WHAT TO DO: In the data below, find the line that contains "28Pacific Rim Mining" and the line that contains "34Pac Rim Cayman". Copy both, plus every line between them, exactly.

INFORMATION SUPPLIED:
○ ○ ○ ○
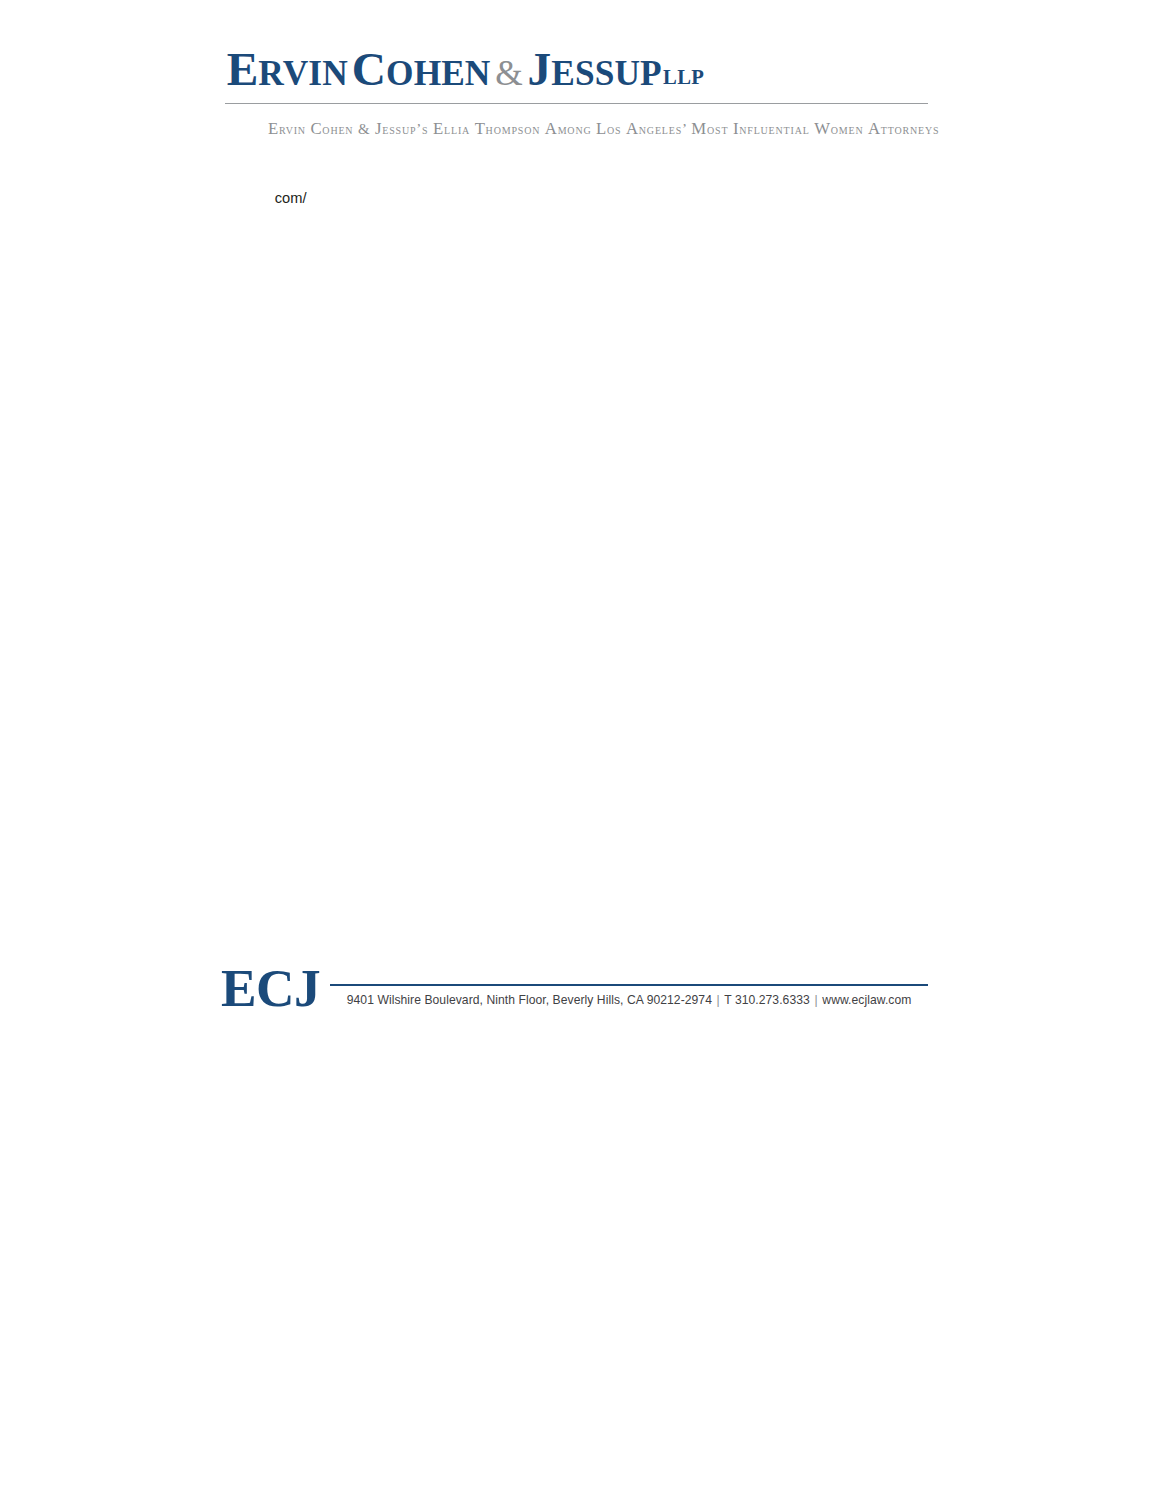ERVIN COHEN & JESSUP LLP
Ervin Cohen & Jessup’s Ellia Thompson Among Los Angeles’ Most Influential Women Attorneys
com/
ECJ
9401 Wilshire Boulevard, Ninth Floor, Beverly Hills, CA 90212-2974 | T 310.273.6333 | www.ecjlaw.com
○ ○ ○ ○
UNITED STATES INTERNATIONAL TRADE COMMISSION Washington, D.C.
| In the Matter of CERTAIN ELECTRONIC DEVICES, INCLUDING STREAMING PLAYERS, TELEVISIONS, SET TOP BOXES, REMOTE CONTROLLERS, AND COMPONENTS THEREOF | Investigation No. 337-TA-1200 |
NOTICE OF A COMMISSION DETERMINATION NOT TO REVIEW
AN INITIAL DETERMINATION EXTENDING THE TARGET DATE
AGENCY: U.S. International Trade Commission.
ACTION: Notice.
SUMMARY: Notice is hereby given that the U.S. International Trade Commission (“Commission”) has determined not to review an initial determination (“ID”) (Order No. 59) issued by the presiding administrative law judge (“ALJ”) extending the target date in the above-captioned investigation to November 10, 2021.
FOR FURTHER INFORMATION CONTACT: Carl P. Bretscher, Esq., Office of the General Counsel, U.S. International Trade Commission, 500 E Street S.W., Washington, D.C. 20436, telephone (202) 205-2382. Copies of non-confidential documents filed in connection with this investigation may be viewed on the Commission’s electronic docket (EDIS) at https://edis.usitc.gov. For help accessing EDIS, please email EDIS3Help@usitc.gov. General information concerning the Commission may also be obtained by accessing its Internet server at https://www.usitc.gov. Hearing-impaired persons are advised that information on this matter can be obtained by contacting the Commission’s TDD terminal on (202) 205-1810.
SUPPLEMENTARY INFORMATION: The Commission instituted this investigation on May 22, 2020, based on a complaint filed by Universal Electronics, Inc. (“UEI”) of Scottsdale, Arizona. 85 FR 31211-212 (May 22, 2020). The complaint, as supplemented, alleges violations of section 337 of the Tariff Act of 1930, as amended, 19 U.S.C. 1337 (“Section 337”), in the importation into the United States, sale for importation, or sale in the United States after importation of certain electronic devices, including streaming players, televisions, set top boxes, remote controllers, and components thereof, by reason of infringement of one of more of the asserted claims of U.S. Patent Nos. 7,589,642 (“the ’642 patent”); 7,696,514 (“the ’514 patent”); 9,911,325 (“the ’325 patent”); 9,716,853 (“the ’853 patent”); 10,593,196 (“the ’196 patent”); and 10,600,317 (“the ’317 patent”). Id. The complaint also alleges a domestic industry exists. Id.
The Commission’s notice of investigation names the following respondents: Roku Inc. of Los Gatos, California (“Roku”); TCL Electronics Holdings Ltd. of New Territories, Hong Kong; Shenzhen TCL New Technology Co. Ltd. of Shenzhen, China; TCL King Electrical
○ ○ ○ ○
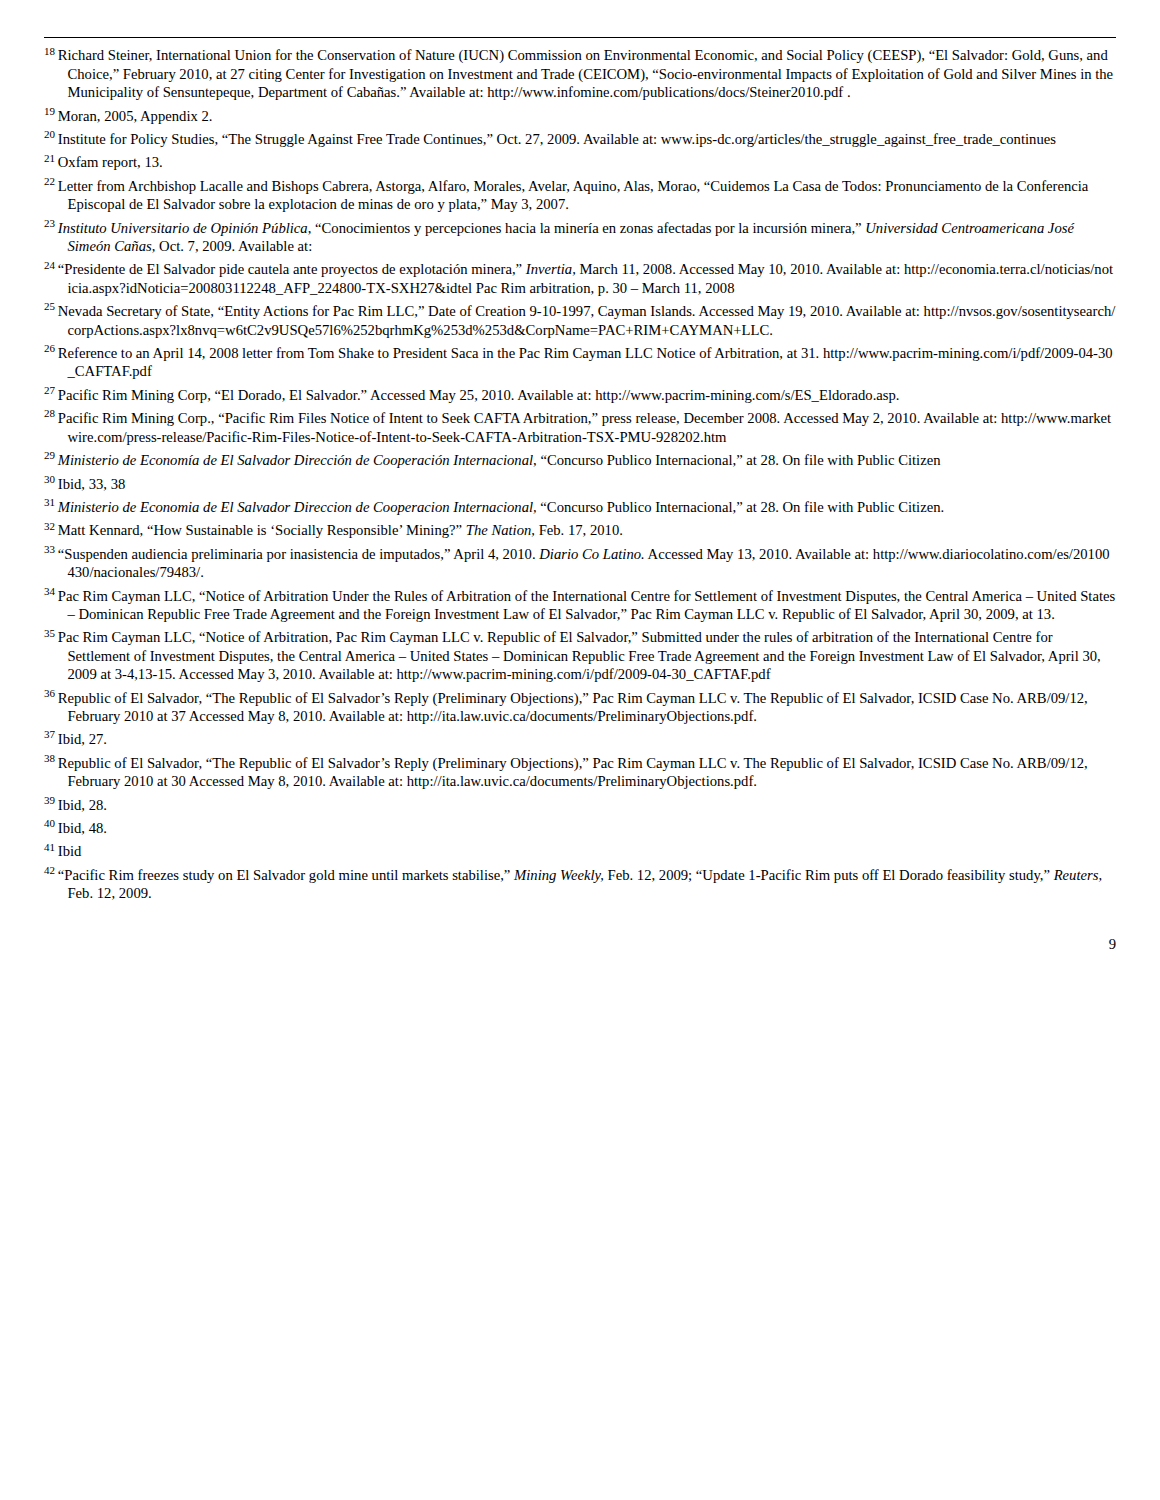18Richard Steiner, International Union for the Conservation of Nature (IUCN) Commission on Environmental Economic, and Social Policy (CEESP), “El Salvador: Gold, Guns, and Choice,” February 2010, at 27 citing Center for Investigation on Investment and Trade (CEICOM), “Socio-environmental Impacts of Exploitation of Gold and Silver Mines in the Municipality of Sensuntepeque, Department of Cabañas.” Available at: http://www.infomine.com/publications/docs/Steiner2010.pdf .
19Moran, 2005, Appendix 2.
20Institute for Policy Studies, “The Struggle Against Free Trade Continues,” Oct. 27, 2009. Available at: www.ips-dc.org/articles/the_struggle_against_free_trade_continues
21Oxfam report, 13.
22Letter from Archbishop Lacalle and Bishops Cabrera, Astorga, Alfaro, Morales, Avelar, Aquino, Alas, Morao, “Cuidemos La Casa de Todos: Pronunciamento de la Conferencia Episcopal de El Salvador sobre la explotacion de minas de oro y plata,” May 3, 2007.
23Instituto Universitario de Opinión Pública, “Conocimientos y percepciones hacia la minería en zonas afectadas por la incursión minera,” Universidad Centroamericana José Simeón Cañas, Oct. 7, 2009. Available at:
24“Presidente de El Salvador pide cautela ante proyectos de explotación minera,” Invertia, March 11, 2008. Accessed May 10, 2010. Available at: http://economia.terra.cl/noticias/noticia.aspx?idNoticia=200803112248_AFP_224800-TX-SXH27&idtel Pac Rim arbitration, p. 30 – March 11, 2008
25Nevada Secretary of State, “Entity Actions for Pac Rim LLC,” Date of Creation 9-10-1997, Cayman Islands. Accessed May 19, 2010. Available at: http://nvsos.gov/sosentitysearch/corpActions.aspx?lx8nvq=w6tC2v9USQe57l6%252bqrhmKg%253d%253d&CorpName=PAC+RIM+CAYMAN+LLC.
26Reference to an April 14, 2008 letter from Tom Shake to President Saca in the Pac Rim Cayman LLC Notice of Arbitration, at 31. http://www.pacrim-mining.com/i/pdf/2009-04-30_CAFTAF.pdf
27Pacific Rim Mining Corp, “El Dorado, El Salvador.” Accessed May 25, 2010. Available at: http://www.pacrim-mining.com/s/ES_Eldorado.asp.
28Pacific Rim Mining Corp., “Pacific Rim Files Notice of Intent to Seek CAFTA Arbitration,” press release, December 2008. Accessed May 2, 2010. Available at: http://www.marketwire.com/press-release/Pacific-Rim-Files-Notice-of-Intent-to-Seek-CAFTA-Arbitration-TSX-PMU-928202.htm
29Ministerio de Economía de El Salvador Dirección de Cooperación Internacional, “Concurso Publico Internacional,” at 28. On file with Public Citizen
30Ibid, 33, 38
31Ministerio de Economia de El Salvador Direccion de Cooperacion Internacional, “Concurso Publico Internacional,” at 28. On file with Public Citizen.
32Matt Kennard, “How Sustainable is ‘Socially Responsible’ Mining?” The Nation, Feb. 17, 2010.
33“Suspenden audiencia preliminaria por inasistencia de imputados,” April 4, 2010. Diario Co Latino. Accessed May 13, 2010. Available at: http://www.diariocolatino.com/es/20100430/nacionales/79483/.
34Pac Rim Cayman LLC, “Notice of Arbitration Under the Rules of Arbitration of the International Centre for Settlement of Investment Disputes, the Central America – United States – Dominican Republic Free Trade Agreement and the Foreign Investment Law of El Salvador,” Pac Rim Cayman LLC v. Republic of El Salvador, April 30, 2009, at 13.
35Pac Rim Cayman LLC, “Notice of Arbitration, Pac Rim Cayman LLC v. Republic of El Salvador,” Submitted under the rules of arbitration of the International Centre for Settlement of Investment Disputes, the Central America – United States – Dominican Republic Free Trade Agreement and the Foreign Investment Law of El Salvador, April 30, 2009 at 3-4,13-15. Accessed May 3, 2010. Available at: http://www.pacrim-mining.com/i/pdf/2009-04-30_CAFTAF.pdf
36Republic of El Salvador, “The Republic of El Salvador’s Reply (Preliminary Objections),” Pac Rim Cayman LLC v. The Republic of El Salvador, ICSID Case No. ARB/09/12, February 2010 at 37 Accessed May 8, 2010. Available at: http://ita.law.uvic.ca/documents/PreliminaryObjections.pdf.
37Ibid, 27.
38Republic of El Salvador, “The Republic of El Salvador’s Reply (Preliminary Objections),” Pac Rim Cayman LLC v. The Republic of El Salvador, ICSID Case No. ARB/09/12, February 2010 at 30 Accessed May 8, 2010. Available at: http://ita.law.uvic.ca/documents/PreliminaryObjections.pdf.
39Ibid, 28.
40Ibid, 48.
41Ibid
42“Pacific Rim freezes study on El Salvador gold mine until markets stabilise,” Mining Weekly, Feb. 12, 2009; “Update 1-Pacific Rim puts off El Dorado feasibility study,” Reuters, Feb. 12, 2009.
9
○ ○ ○ ○
EXERCISE RESPONSE:
28Pacific Rim Mining Corp., “Pacific Rim Files Notice of Intent to Seek CAFTA Arbitration,” press release, December 2008. Accessed May 2, 2010. Available at: http://www.marketwire.com/press-release/Pacific-Rim-Files-Notice-of-Intent-to-Seek-CAFTA-Arbitration-TSX-PMU-928202.htm
29Ministerio de Economía de El Salvador Dirección de Cooperación Internacional, “Concurso Publico Internacional,” at 28. On file with Public Citizen
30Ibid, 33, 38
31Ministerio de Economia de El Salvador Direccion de Cooperacion Internacional, “Concurso Publico Internacional,” at 28. On file with Public Citizen.
32Matt Kennard, “How Sustainable is ‘Socially Responsible’ Mining?” The Nation, Feb. 17, 2010.
33“Suspenden audiencia preliminaria por inasistencia de imputados,” April 4, 2010. Diario Co Latino. Accessed May 13, 2010. Available at: http://www.diariocolatino.com/es/20100430/nacionales/79483/.
34Pac Rim Cayman LLC, “Notice of Arbitration Under the Rules of Arbitration of the International Centre for Settlement of Investment Disputes, the Central America – United States – Dominican Republic Free Trade Agreement and the Foreign Investment Law of El Salvador,” Pac Rim Cayman LLC v. Republic of El Salvador, April 30, 2009, at 13.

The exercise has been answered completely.